International Journal of Biological and Chemical Sciences, 2019
Schistosomiasis, a major public health challenge is caused by trematodes of the genus Schistosoma whose intermediate host is snails. Sub-Saharan African (SSA) carried 85% of the global burden of this infection principally amongst school age children. Similarly, Nigeria bears the highest weight of this highly preventable infection in SSA. Preventive chemotherapy (PC) with 40-60 mg\kg praziquantel (PZQ) annually is the focal control strategy in endemic areas. Despite more than two decades of PZQ usage in Nigeria, the disease is still prevalent in affected communities.

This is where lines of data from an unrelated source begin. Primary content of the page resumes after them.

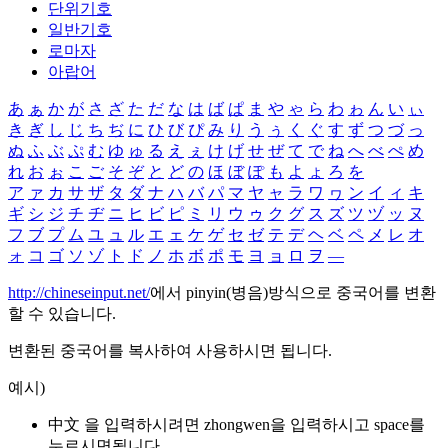
단위기호
일반기호
로마자
아랍어
あ
ぁ
か
が
さ
ざ
た
だ
な
は
ば
ぱ
ま
や
ゃ
ら
わ
ゎ
ん
い
ぃ
き
ぎ
し
じ
ち
ぢ
に
ひ
び
ぴ
み
り
う
ぅ
く
ぐ
す
ず
つ
づ
っ
ぬ
ふ
ぶ
ぷ
む
ゆ
ゅ
る
え
ぇ
け
げ
せ
ぜ
て
で
ね
へ
べ
ぺ
め
れ
お
ぉ
こ
ご
そ
ぞ
と
ど
の
ほ
ぼ
ぽ
も
よ
ょ
ろ
を
ア
ァ
カ
サ
ザ
タ
ダ
ナ
ハ
バ
パ
マ
ヤ
ャ
ラ
ワ
ヮ
ン
イ
ィ
キ
ギ
シ
ジ
チ
ヂ
ニ
ヒ
ビ
ピ
ミ
リ
ウ
ゥ
ク
グ
ス
ズ
ツ
ヅ
ッ
ヌ
フ
ブ
プ
ム
ユ
ュ
ル
エ
ェ
ケ
ゲ
セ
ゼ
テ
デ
ヘ
ベ
ペ
メ
レ
オ
ォ
コ
ゴ
ソ
ゾ
ト
ド
ノ
ホ
ボ
ポ
モ
ヨ
ョ
ロ
ヲ
―
http://chineseinput.net/
에서 pinyin(병음)방식으로 중국어를 변환
할 수 있습니다.
변환된 중국어를 복사하여 사용하시면 됩니다.
예시)
中文 을 입력하시려면
zhongwen
을 입력하시고 space를
누르시면됩니다.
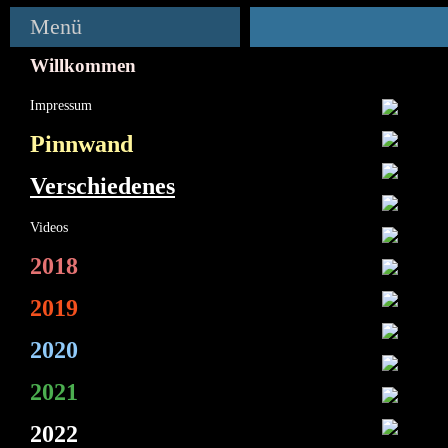
Menü
Willkommen
Impressum
Pinnwand
Verschiedenes
Videos
2018
2019
2020
2021
2022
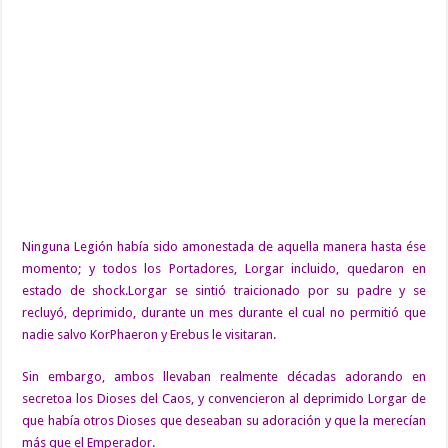
Ninguna Legión había sido amonestada de aquella manera hasta ése
momento; y todos los Portadores, Lorgar incluido, quedaron en
estado de shock.Lorgar se sintió traicionado por su padre y se
recluyó, deprimido, durante un mes durante el cual no permitió que
nadie salvo KorPhaeron y Erebus le visitaran.
Sin embargo, ambos llevaban realmente décadas adorando en
secretoa los Dioses del Caos, y convencieron al deprimido Lorgar de
que había otros Dioses que deseaban su adoración y que la merecían
más que el Emperador.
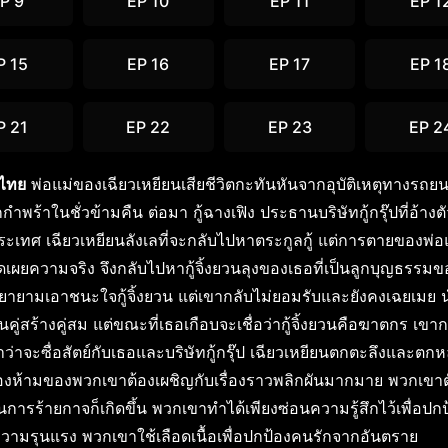
P 9
EP 10
EP 11
EP 1
P 15
EP 16
EP 17
EP 1
P 21
EP 22
EP 23
EP 2
์ไทย
พ่อแม่ของเฉียวเหยียนเสียชีวิตกะทันหันจากอุบัติเหตุทางรถยน
กำพร้าในชั่วข้ามคืน ต่อมา กู้ฉางเฟิง ประธานบริษัทกู้กรุ๊ปที่อ้างตั
ะเทศ เฉียวเหยียนลังเลที่จะกลับไปหาตระกูลกู้ แต่การตายของพ่อ
ดเผยความจริง จึงกลับไปหากู้จิ้งยวนลุงของเธอที่เป็นลูกบุญธรรมขอ
ยายามเอาชนะใจกู้จิ้งยวน แต่เขากลับไม่ยอมรับและยังคงเฉยเมย น
่สร้างคู่สม แต่ขณะที่เธอเกือบจะเชื่อว่ากู้จิ้งยวนคือฆาตกร เขากล
ว่าจะซื่อสัตย์กับเธอและบริษัทกู้กรุ๊ป เฉียวเหยียนตกตะลึงและตกหลุ
องห้ามของพวกเขาต้องเผชิญกับเรื่องราวพลิกผันมากมาย พวกเขาต
การร้ายกาจก็เกิดขึ้น พวกเขาทำได้เพียงซ่อนความรู้สึกไว้เพื่อปกป
ามรุนแรง พวกเขาใช้เลือดเนื้อเพื่อปกป้องคนรักจากอันตราย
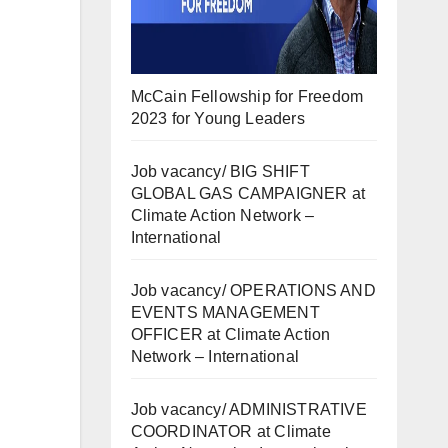
McCain Fellowship for Freedom
2023 for Young Leaders
Job vacancy/ BIG SHIFT
GLOBAL GAS CAMPAIGNER at
Climate Action Network –
International
Job vacancy/ OPERATIONS AND
EVENTS MANAGEMENT
OFFICER at Climate Action
Network – International
Job vacancy/ ADMINISTRATIVE
COORDINATOR at Climate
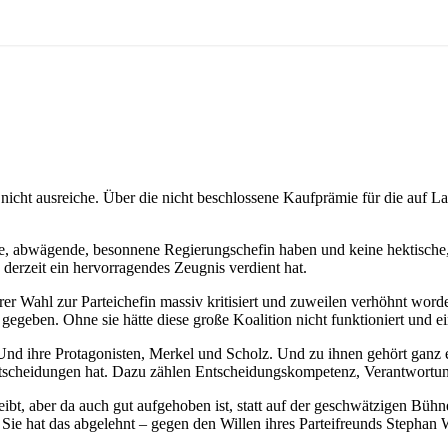
nicht ausreiche. Über die nicht beschlossene Kaufprämie für die auf
e, abwägende, besonnene Regierungschefin haben und keine hektische, s
derzeit ein hervorragendes Zeugnis verdient hat.
er Wahl zur Parteichefin massiv kritisiert und zuweilen verhöhnt worde
gegeben. Ohne sie hätte diese große Koalition nicht funktioniert und e
 ihre Protagonisten, Merkel und Scholz. Und zu ihnen gehört ganz ei
n Entscheidungen hat. Dazu zählen Entscheidungskompetenz, Verantwort
ibt, aber da auch gut aufgehoben ist, statt auf der geschwätzigen Büh
Sie hat das abgelehnt – gegen den Willen ihres Parteifreunds Stephan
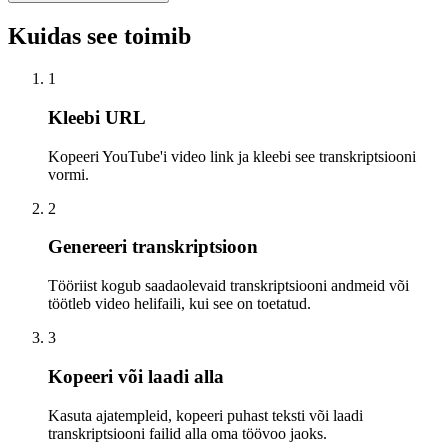
Kuidas see toimib
1
Kleebi URL
Kopeeri YouTube'i video link ja kleebi see transkriptsiooni
vormi.
2
Genereeri transkriptsioon
Tööriist kogub saadaolevaid transkriptsiooni andmeid või
töötleb video helifaili, kui see on toetatud.
3
Kopeeri või laadi alla
Kasuta ajatempleid, kopeeri puhast teksti või laadi
transkriptsiooni failid alla oma töövoo jaoks.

Thus, the study sought to assess the current post-treatment efficacy of PZQ use for urinary schistosomiasis among primary school age children of Ipogun village. Urine reagent strip (Haemastix) ® was initially used to screen pupils for haematuria, while Kato-Katz and urine filtration were employed to confirm the presence of schistosome ova in the faeces and urine of the study population pre-and post-treatment. A total of 202 children were screened, out of which 117 (57.9%) were positive for microhaematuria and 91 (45.0%) had ova of Schistosoma haematobium in their urine. The 14 and 21 day post-treatment assessment revealed 73.6% and 23.1% of the initially infected children to still be with infection respectively. Additionally, there was a statistical significant (P=0.02) in the reduction of egg count twenty-one days post-treatment. Though the efficacy of the drug as observed in the egg reduction rate in the study area can be classified as satisfactory, continuous monitoring of schistosome response should not cease if the global target of eliminating morbidity due to schistosomiasis by year 2020 is to be achieved.